Délégationde Paris

Une rencontre pour nourrir la réflexion

La Maison Caritas La Chapelle à la rencontre du député Pierre-Yves Bournazel

« Je conteste cette loi asile et immigration car les gens qui l’ont écrite n’ont pas été dans cette situation. Ils ne se rendent pas compte de la difficulté et du temps d’attente. » Le témoignage de Mariam, réfugiée syrienne, est dur. Il raconte le départ, le délai pour avoir un rendez-vous à la préfecture, pour trouver un logement…

Le député Pierre-Yves Bournazel à l'écoute des migrants.

publié en mai 2018

C’est avec leurs mots et leurs histoires que Boubacar, Élysée, Jean-Paul et Mariam ont interpellé Pierre-Yves Bournazel, député dans la 18e circonscription de Paris.

« J’ai passé un an et demi en Italie là où ma demande d’asile a été acceptée. On comprend rien, on est complètement perdu quand on arrive. J’ai fait une demande en France, pays dont je comprends la langue et ma demande a été refusée. Moi je croyais que l’Union européenne, c’était comme un seul pays », raconte Jean-Paul qui se retrouve sous le coup du règlement de Dublin et ne peut plus demander l’asile en France. Sa proposition : faciliter la mobilité en Europe pour les personnes ayant obtenu l’asile dans un autre pays d’Europe et favoriser l’accès au travail.

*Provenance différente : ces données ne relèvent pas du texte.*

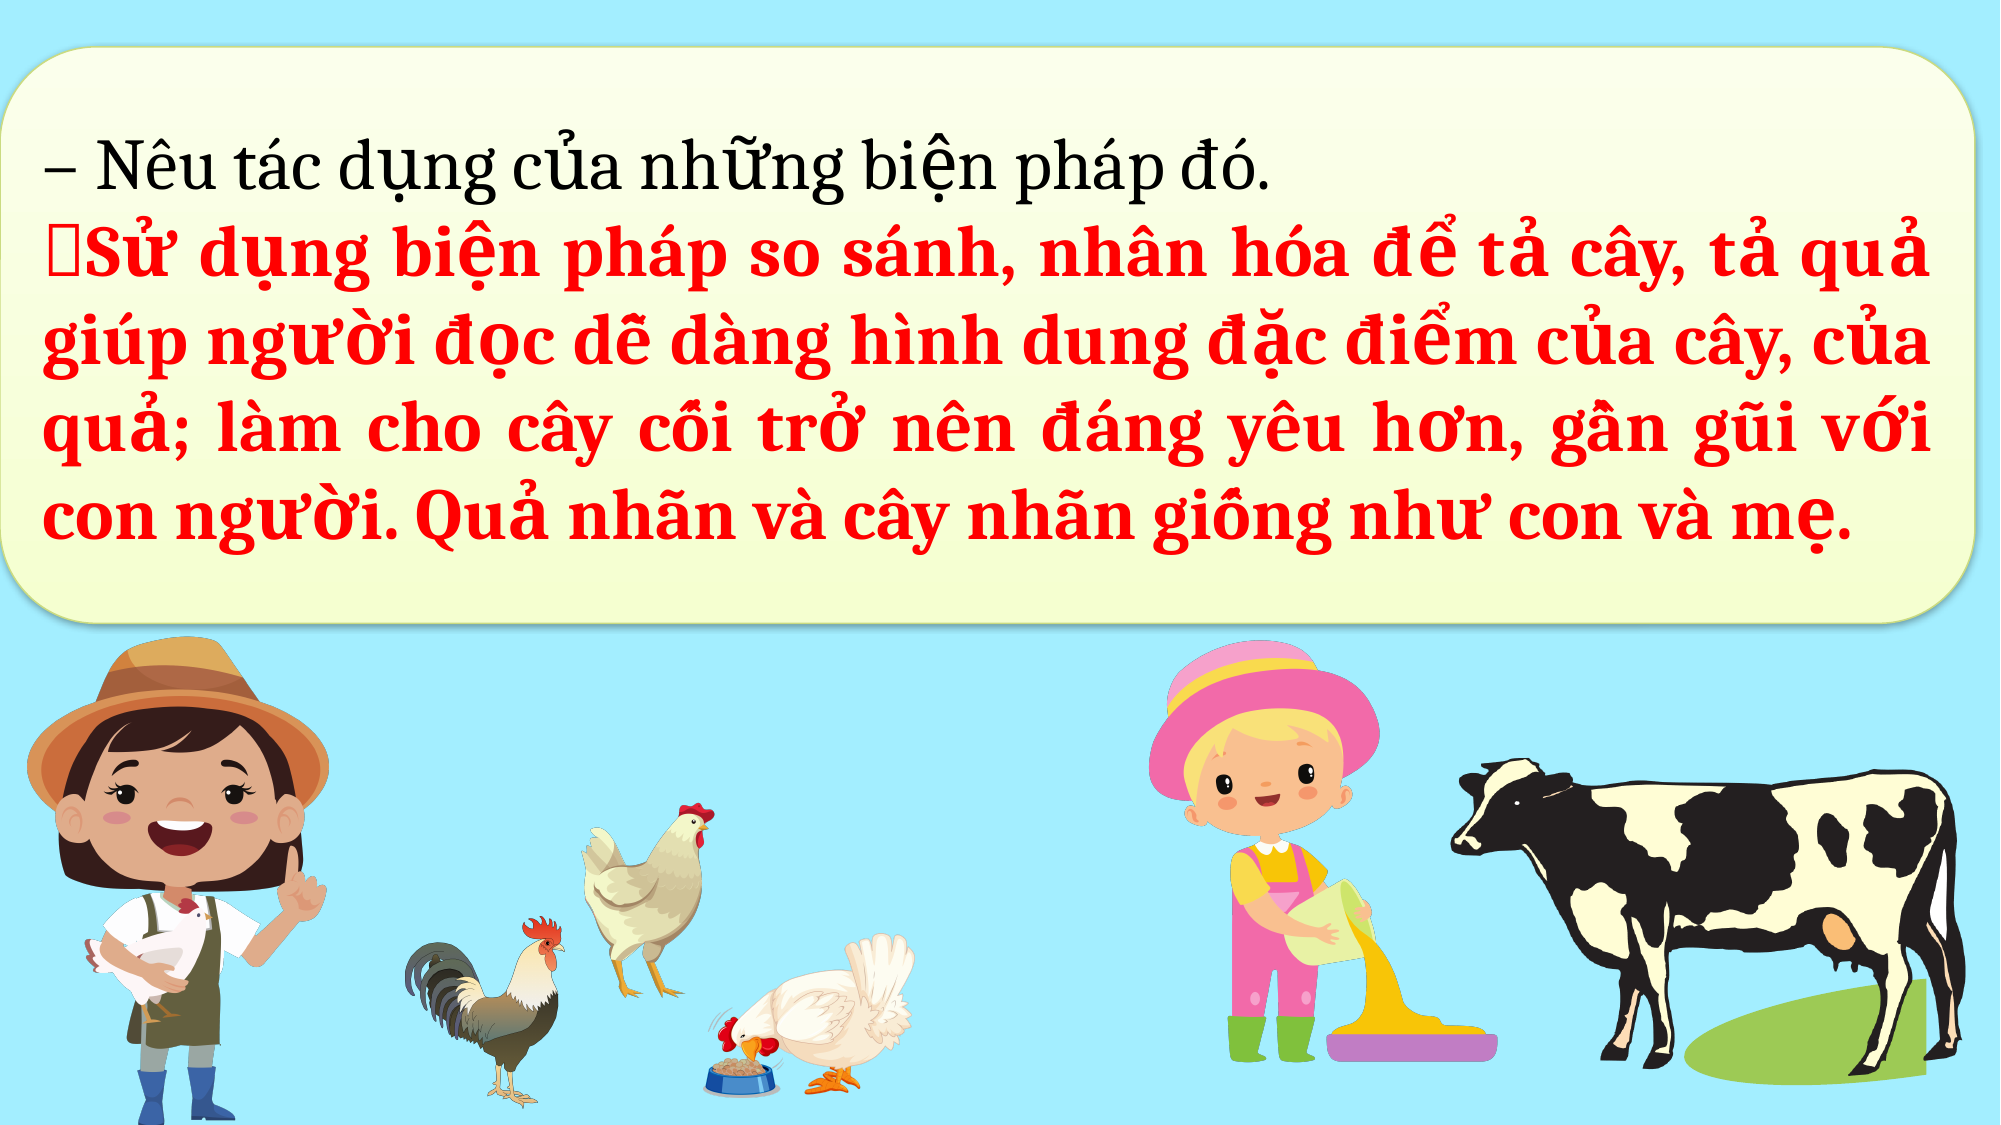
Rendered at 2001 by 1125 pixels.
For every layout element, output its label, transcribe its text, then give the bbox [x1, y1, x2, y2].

picture [27, 635, 330, 1125]
picture [1141, 634, 1970, 1076]
text_box – Nêu tác dụng của những biện pháp đó. Sử dụng biện pháp so sánh, nhân hóa để tả cây, tả quả giúp người đọc dễ dàng hình dung đặc điểm của cây, của quả; làm cho cây cối trở nên đáng yêu hơn, gần gũi với con người. Quả nhãn và cây nhãn giống như con và mẹ. [0, 46, 1976, 625]
picture [404, 915, 565, 1110]
picture [580, 801, 915, 1098]
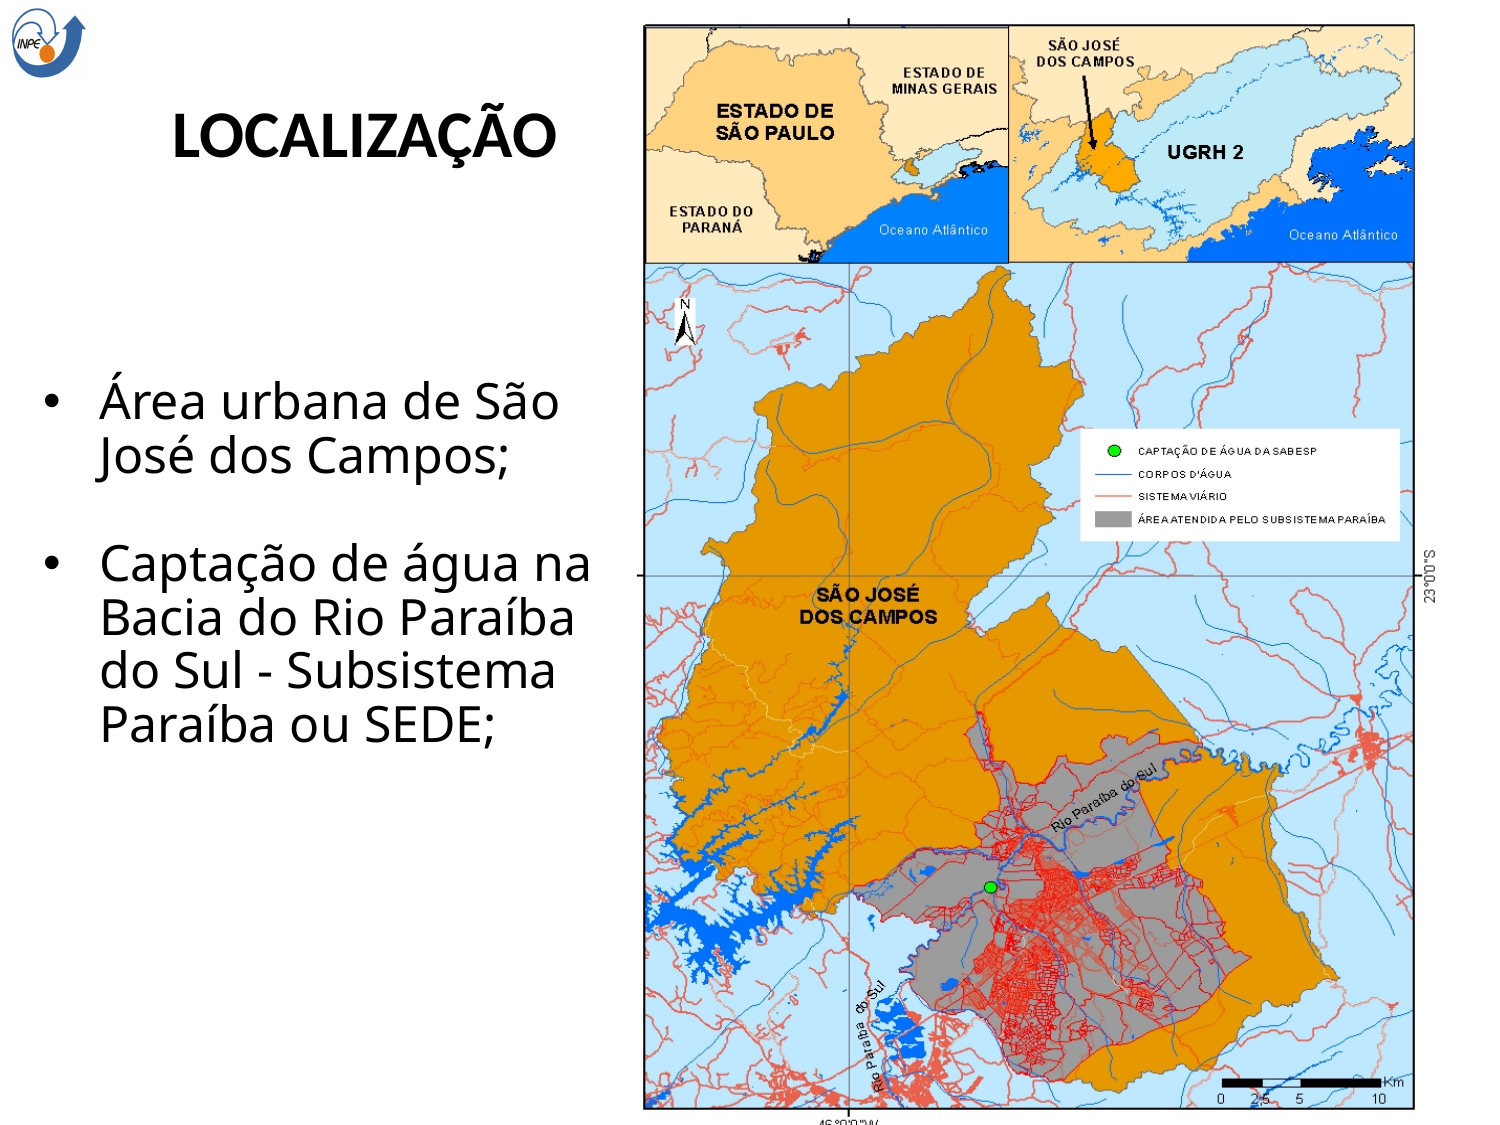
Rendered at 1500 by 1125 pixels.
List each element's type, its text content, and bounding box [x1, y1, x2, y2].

picture [8, 7, 88, 79]
picture [595, 0, 1462, 1125]
text_box LOCALIZAÇÃO [157, 83, 573, 178]
text_box Área urbana de São José dos Campos; Captação de água na Bacia do Rio Paraíba do Sul - Subsistema Paraíba ou SEDE; [28, 347, 595, 762]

Élysée est arrivée en France en 2013. Elle raconte : « Lorsque ma fille, née de père français, est arrivée, nous avons été hébergés par le Samu social dans un hôtel du 13e grâce à une assistante sociale de l’hôpital. Depuis, nous habitons à l’hôtel avec mes trois enfants. Pour obtenir la carte d’identité de Madeleine, ma fille française, les difficultés administratives ont duré deux ans. J’ai maintenant un titre de séjour mais je ne parviens pas à trouver du travail, donc à avoir des revenus pour pouvoir postuler à un logement. »

Pierre-Yves Bournazel est sensible au sujet car la 18 circonscription de Paris, dans laquelle il est député, est particulièrement concernée par l’accueil des migrants. « J’ai déposé plusieurs amendements sur la fin du délit de solidarité, sur l’accueil des homosexuels qui sont persécutés dans leur pays, sur l’aide au développement… Sur le travail, on est dans un système hypocrite. À partir du moment où il y a une demande d’asile, il faut pouvoir travailler. Il faut de meilleures conditions d’accueil (hébergement, formation, emploi, langue). Ça permet de pouvoir s’intégrer. »

Cette équipe qui a interpellé le député est constituée de migrants, de bénévoles et de salariés du Secours Catholique et de l’Association des cités du Secours Catholique. C’est le troisième groupe qui s’est constitué à Paris à la suite de l’invitation lancée le 17 janvier par Véronique Fayet, présidente du Secours Catholique-Caritas France, aux députés. L’objectif : que la rencontre des députés avec les personnes migrantes permette d’éclairer les discussions autour du projet de loi.

Pour le député, la rencontre est intéressante : « J’aime apprendre et comprendre de la vie des autres parce que ça nourrit une réflexion. Cela permet aussi de s’armer dans ses argumentations quand on relaie des amendements. Ça permet de comprendre les blocages, les inquiétudes pour voir là où on peut apporter des solutions. Lorsqu’on vote un texte, c’est quelque chose qui va exister ensuite dans la vie réelle. »

Au-delà du projet de loi, la démarche va se poursuivre puisque Pierre-Yves Bournazel a déjà pris un nouveau rendez-vous pour aller ensemble, sur le terrain, à la rencontre d’autres personnes et d’autres histoires pour voir où apporter des solutions.